Like Senecal-Reilly, he views telehealth as another tool for providers, but not a replacement for face-to-face care.

“We continue to experience the worst overdose crisis in the history of the nation, which is devastating individuals, families and communities,” said Evan Frost, assistant director of Communications & Public Information for the New York State Office of Addiction Services and Supports in Albany. “Fentanyl continues to be a major factor in overdoses and deaths in New York state. In 2021, the vast majority of overdoses involved synthetic opioids like fentanyl. The main danger from fentanyl is that it is often added to a substance without the user’s knowledge, which can substantially raise the risk of an overdose since the person using the substance has not built up a tolerance.”

Administering naloxone (such as Narcan) to counter the effects of an opioid overdose is saving lives. In 2020, emergency medical services in Monroe County administered naloxone 695 times, 623 in 2021 and through the third quarter of 2022 (the most recent data available), 409 times.

Law enforcement personnel also administered naloxone 71 times through the same time period and the Registered Community Opioid Overdose Prevention program reported 393 events. Actual numbers may be higher, as not all events are reported.

Statewide, the introduction of telehealth and mobile treatment in recent years has helped reach people who may otherwise not have accessed services.

“These initiatives have allowed us to meet people where they are and deliver individualized, person-centered services to meet their needs,” Frost said. “We are also collaborating with the office of Mental Health on efforts to treat co-occurring substance use and mental health disorders, including through certified community behavioral health clinics, which provide an array of coordinated services to address substance use or mental health, and crisis stabilization centers, which provide support, assistance and urgent access to care for individuals experiencing a crisis situation related to substance use and/or a mental health condition. We plan to build on these efforts in the coming year.”

Frost said that OASAS will continue with Street Level Outreach Teams, Outreach and Engagement Services, Shelter In-reach Programs and ensuring providers have access to naloxone and fentanyl test strips. The strips can help a person using opioids know if fentanyl is present.

“Other Harm Reduction programming is included in these efforts,” he added.

OASAS also plans to “improve treatment equity. Historically, addiction treatment has not been as available to minority communities,” Frost said.

On Feb. 8 this year, New York state announced it will make available to 18 providers statewide $8.6 million to develop integrated outpatient treatment initiatives targeting opioid use. The money comes from a more than $2 billion fund received from settlements with opioid manufacturers. Some of the fund will be distributed to municipalities and the rest to support opioid programs.

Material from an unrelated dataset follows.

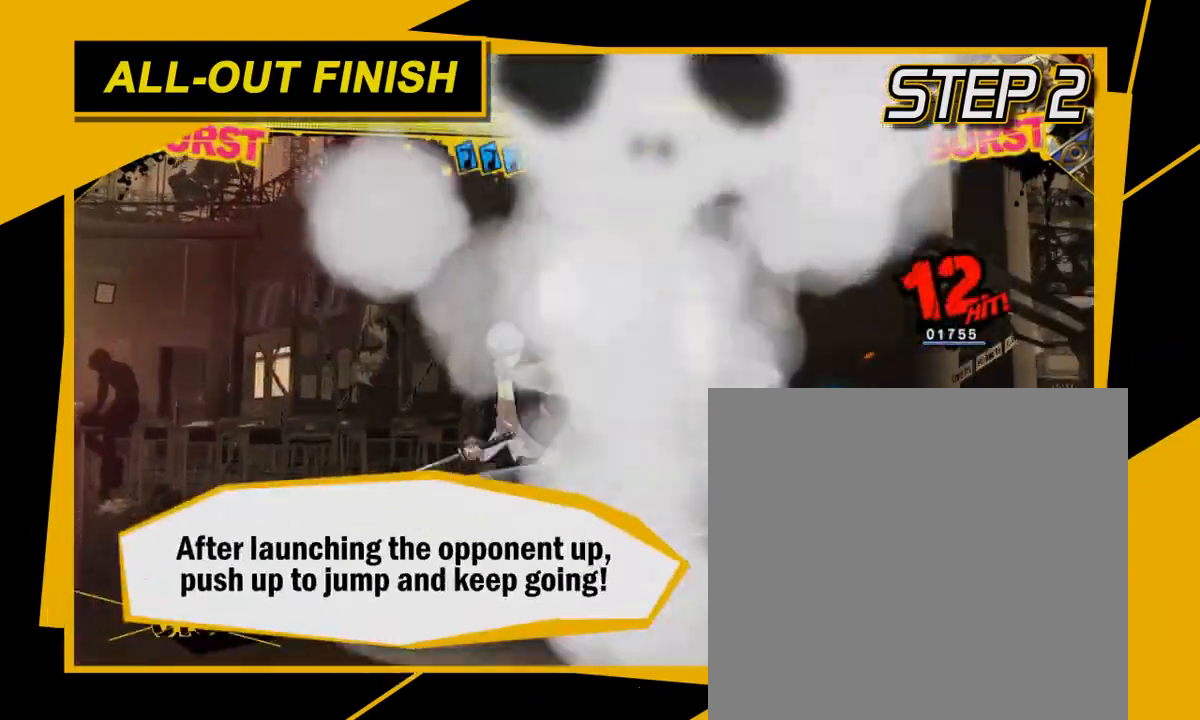
{"dt_ms": 500, "buttons": ["B"], "left_stick": "center", "events": [[167, "B", "down"], [333, "B", "up"], [500, "B", "down"]]}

The New York State Department of Health recently reported that in 2021 statewide:

• 4,766 overdose deaths involving opioids, a 14% increase over 2020.

• 10,430 outpatient emergency department visits due to opioid overdoses, a 12.6% increase over 2020.

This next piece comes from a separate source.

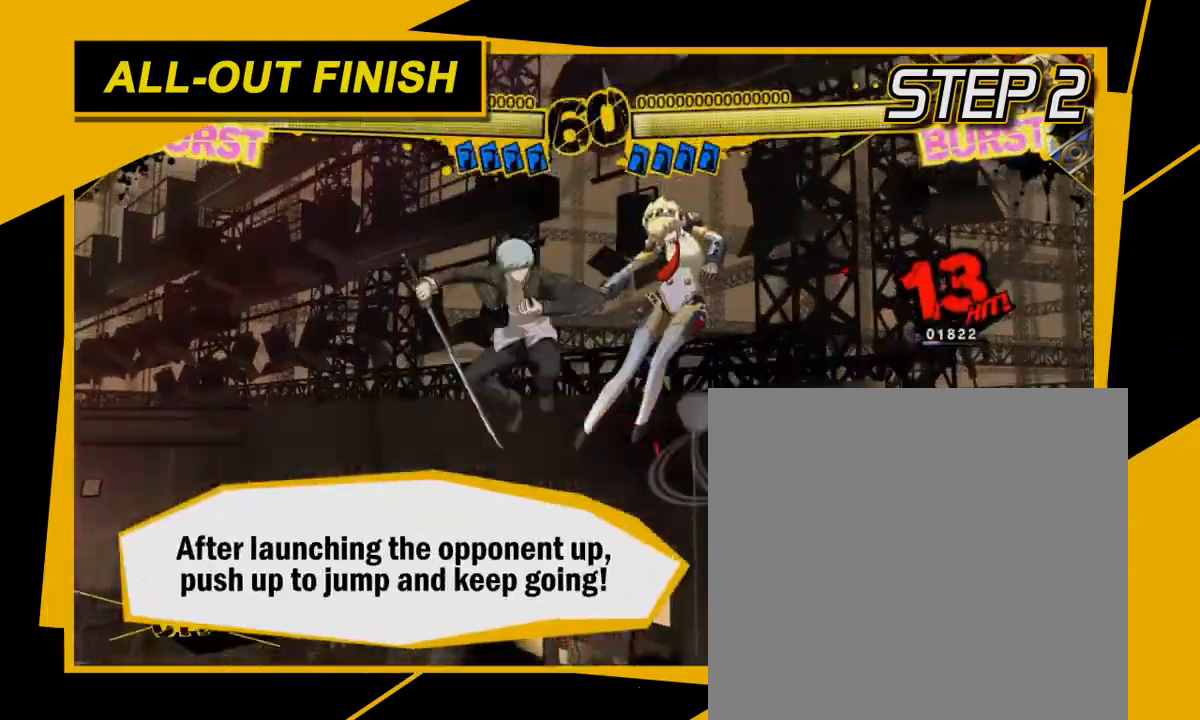
{"dt_ms": 1000, "buttons": ["B"], "left_stick": "center"}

• 19,139 instances of naloxone being administered by Emergency Medical Services, an 11.8% increase over 2020.

Anyone struggling with addiction can call the HOPEline 24/7 at 1-877-8-HOPENY (1-877-846-7369) or text HOPENY (Short Code 467369).

Family members may also use these services.

NYS OASAS Treatment Availability Dashboard at FindAddictionTreatment.ny.gov or through the NYS OASAS website, www.oasasd.ny.gov, lists treatment options.

Anyone struggling to file a claim or who has been denied a claim can contact the CHAMP helpline at 888-614-5400 or ombuds@oasas.ny.gov.

Number of Opioid-Related Deaths in Oswego County

Year – Number of Deaths

2016 – 23

2017 – 18

2018 – 14

2019 – 31

2020 – 27

2021 – 35

Number of Opioid-Related Deaths in Onondaga County

Year – Number of Deaths

2016 – 128

2017 – 79

2018 – 78

2019 – 98

2020 – 134

2021 – 160

Through June 2022

In 2021, there were 6,037 overdose deaths in New York State. This is an increase of approximately 101% since 2015.